A New Minnesota Property Tax Program.
December 12, 2011
The Minnesota Association of Realtors does a very good job of keeping it’s members up to date on issues within the real estate industry.
Minnesota lawmakers recently replaced the Homestead Market Value Credit with another method to calculate homestead property taxes. Here is an explanation of that change from the Minnesota Association of Realtors:
“The new Homestead Market Value Exclusion (HMVE) is a recent change to how homestead property taxes are calculated. It replaces the Homestead Market Value Credit (HMVC). Under the old credit system, the credit lowered a homeowner’s property tax burden based on the value of their home. The state then reimbursed local governments for the lost amount of their levy (revenues) due to the credit. However, due to the state’s budget problems, it was rare that local governments were fully reimbursed by the state. Eliminating the credit and creating an exclusion removes the possibility of the state withholding funds and creates more stability for local governments.
The new program excludes a portion of the homeowner’s market value from the property tax calculation. The amount of value excluded is directly proportional to the credit the home received under the old law. The actual tax burden on homesteads could be lesser or greater depending upon the mix of properties in the taxing jurisdiction and the levy decisions made by local governments (for more information on the technical calculations, please see below).

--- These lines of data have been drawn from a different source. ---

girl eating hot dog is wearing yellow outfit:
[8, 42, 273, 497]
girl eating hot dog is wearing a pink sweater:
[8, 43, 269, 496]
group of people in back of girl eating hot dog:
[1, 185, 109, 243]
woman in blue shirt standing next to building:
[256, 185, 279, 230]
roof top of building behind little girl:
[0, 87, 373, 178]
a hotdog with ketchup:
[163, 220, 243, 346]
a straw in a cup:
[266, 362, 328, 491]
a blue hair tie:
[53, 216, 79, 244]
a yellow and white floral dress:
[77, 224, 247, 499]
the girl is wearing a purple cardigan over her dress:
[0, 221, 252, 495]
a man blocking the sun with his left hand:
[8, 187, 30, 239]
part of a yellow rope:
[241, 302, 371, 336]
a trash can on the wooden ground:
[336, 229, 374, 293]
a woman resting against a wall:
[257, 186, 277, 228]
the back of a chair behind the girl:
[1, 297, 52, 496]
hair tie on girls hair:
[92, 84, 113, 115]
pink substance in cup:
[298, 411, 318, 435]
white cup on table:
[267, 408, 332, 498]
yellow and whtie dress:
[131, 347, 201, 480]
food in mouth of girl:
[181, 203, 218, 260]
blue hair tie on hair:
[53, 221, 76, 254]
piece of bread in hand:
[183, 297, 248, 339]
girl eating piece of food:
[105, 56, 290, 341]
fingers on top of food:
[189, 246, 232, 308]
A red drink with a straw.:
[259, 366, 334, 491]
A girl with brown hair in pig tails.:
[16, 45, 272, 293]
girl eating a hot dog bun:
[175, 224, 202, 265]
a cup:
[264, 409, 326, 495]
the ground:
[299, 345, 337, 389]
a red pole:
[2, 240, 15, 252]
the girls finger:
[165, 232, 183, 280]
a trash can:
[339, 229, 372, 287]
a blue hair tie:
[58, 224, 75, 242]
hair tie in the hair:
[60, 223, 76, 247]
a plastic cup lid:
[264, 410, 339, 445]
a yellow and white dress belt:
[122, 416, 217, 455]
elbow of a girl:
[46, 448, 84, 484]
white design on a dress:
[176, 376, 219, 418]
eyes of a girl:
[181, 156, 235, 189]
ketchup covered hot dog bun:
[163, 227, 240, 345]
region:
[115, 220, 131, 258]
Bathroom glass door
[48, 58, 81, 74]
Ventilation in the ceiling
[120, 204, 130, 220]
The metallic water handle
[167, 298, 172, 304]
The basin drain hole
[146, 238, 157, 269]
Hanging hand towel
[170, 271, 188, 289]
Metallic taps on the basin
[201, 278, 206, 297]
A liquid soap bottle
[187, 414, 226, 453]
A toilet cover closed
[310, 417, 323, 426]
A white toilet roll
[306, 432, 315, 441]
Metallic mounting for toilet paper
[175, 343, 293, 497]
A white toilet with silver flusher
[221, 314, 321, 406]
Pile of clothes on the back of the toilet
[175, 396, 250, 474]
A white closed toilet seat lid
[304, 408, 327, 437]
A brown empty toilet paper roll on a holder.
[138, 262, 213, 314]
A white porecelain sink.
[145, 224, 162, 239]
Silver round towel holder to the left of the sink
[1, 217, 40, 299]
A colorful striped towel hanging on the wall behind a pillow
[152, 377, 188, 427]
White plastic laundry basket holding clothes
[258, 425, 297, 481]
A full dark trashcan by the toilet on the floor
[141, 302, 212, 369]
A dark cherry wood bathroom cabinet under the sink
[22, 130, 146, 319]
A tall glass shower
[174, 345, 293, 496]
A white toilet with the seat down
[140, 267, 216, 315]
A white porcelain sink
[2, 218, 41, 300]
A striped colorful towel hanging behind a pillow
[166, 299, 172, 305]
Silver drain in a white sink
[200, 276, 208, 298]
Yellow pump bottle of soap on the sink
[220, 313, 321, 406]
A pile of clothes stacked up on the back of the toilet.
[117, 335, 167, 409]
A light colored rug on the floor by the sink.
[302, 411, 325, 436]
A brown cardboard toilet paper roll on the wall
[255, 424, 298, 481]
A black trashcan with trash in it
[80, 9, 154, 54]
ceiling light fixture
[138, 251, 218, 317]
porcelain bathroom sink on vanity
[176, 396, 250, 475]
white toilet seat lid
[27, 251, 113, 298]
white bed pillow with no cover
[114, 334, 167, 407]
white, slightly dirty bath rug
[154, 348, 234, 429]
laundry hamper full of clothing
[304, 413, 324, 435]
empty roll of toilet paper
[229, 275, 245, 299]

Technical Calculations: Under the old credit system, the credit amount would rapidly increase as a home value approached $76,000 with the maximum credit amount of $304. After $76,000 the credit would decrease until it was completely phased out with a home value of over $414,000. The new exclusion mimics this same scale as homes approaching $76,000 would have a rapidly increasing exclusion of value, with a home valued at $76,000 receiving a maximum exclusion of 40% of their home value from property tax calculations. The percentage then decreases and is phased out at homes valued over $414,000.”